### [REQUIRED ACTION 1]
Print the passage of the budget outcome transcript from "The consequence of" to "in cash terms.".
### [REQUIRED ACTION 2]
Supply what comes next in the budget outcome transcript, beginning right after its final sentence.

### [EXCERPT PROVIDED]
BEGIN

The consequence of that is that the outcome was $3.5 billion better than expected in the 2001-02 Budget and the surplus was $5.6 billion in cash terms.

Historical tables, pages 82 and 83 of the Final Budget Outcome show the historical position in relation to Budgets, Budget Outcomes, these are Outcomes. Since the Government was elected in 1996 you’ll see the previous year was a cash deficit of $10 billion. The Government reduced it the next year to $5 billion, the next year was a surplus. The surpluses, the last four surpluses recorded by this Government were $1.1 billion, $4.1 billion and $12.6 billion and today’s result of $5.6 billion.

On the, page 85 records the Commonwealth Debt Position which had built up to $96 billion by 1996-97. The effect of the surpluses and the Government’s asset sales shows that $96 billion being reduced in the Budget year just past to $39 billion which shows that net debt repaid by this Government over the five years to 30 June 2001 has been $57 billion. Reducing Australia’s net debt position to 39, the Commonwealth Government’s net debt position to $39 billion at the end of the financial year.

The Budget surplus therefore has been reflected in a further repayment of debt reducing the Commonwealth net debt to $39 billion and a repayment over the last five years of $57 billion of the $96 billion debt that was outstanding when the Government was elected.

What does this mean for 2001-02, the current year that we’re in? What it means is that the outcome last year was a little stronger so the starting base is a little stronger, but the world economy is significantly weaker so that you would expect world environments to be counting against the strengthening position but some domestic strength counting in favour and those two factors are probably working in opposite directions and counteracting each other. But all in all, fourth consecutive surplus. We’ve Budgeted this year for our fifth consecutive surplus, a strong financial position, a debt to GDP ratio which is, as you can see from the Table on page 85, 5.8 per cent, one of the strongest in the world and certainly much stronger than most of the OECD countries, good financial housekeeping which has put the Australian economy in a strong position to weather very significant challenges in the global economic environment.

JOURNALIST:

Mr Costello, just eyeballing…(inaudible) assistance to the aged seems to down more than $400 million and I was just wondering if you could explain (inaudible)?

END

### [GIVEN ENTRIES]
BEGIN

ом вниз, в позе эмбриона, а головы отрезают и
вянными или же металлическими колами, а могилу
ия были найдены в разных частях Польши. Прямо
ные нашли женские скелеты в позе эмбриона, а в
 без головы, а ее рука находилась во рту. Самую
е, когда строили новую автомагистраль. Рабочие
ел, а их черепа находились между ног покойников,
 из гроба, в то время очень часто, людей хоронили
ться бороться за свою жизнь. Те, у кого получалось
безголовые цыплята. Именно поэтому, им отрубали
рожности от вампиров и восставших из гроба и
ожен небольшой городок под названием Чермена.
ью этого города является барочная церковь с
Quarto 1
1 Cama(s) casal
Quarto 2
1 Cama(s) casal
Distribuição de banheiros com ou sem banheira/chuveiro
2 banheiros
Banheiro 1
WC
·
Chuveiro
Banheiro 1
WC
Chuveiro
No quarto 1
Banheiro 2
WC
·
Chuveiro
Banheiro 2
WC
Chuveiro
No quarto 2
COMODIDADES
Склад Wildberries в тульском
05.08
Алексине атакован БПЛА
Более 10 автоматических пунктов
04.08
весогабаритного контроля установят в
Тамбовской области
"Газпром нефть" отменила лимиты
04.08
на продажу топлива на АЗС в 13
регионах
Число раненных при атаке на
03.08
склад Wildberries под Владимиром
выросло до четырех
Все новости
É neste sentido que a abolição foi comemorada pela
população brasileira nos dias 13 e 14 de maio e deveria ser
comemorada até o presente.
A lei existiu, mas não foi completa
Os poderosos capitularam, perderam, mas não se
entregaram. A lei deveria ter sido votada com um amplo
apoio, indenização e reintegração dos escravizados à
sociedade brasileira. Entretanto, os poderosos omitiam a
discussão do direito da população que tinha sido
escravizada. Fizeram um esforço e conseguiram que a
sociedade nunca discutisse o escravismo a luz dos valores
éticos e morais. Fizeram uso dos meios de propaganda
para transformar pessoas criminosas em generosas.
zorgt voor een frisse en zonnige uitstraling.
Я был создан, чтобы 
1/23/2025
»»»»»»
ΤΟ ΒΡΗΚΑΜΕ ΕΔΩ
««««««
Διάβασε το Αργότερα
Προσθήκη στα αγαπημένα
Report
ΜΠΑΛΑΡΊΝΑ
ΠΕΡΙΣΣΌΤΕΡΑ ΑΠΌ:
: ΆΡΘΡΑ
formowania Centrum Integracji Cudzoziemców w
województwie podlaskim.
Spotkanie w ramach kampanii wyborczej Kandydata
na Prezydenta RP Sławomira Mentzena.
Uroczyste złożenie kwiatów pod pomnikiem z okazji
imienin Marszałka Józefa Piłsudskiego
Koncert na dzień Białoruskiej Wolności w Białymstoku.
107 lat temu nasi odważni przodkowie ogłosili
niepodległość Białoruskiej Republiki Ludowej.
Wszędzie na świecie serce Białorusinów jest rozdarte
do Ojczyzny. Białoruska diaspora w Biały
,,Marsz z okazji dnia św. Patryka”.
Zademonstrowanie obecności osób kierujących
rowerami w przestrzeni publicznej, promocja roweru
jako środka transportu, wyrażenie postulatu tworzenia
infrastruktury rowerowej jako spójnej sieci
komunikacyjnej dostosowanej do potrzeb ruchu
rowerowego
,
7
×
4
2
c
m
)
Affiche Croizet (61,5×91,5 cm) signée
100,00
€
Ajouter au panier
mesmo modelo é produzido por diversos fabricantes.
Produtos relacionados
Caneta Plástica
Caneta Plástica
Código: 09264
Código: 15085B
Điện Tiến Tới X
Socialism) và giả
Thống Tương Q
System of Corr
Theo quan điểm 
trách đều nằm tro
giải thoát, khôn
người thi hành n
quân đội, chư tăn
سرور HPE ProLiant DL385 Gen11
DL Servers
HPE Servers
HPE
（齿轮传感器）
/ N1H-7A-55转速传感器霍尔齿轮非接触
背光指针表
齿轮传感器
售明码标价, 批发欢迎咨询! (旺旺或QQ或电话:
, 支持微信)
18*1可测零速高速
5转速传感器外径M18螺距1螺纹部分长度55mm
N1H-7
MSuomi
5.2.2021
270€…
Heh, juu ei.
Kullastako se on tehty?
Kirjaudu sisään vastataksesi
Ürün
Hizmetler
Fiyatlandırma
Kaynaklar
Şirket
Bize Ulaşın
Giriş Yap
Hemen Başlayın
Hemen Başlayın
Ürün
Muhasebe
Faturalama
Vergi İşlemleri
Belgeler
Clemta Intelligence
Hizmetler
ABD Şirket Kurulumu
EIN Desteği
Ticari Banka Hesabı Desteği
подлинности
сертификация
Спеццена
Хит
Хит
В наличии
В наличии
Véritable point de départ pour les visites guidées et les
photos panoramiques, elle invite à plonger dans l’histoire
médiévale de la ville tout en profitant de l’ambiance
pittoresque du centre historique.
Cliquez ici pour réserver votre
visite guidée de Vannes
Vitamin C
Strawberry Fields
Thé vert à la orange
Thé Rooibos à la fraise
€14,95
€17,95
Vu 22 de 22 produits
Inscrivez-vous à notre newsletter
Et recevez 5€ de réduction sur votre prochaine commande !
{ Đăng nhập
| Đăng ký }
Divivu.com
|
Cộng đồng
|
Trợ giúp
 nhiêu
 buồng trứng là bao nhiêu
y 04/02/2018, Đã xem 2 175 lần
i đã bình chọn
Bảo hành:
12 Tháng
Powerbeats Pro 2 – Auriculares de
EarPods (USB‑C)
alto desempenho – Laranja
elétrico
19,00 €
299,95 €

END

### [EXPECTED OUTPUT 1]
The consequence of that is that the outcome was $3.5 billion better than expected in the 2001-02 Budget and the surplus was $5.6 billion in cash terms.

### [EXPECTED OUTPUT 2]
TREASURER:

Well, by function is, has factors going all over the place. What I can tell you is the main savings in relation to expenses are in relation to income support payments which is principally fewer claims for unemployment benefits than was expected in the 2001-02 Budget. There has been a slippage of expenses from the recently finished year to this year in respect of payments to POWs and detainees, about $150 million which we expected to get out before 30 June which seems to have slipped into the current financial year and that no doubt would appear in that overall figure for payment to the aged. There’ve been some parameter changes in relation to take-ups of bonuses and the like which would also be in there. But the principal change on the expenses is in relation to income supports.

JOURNALIST:

To what extent do you think the compliance changes have affected the company tax results?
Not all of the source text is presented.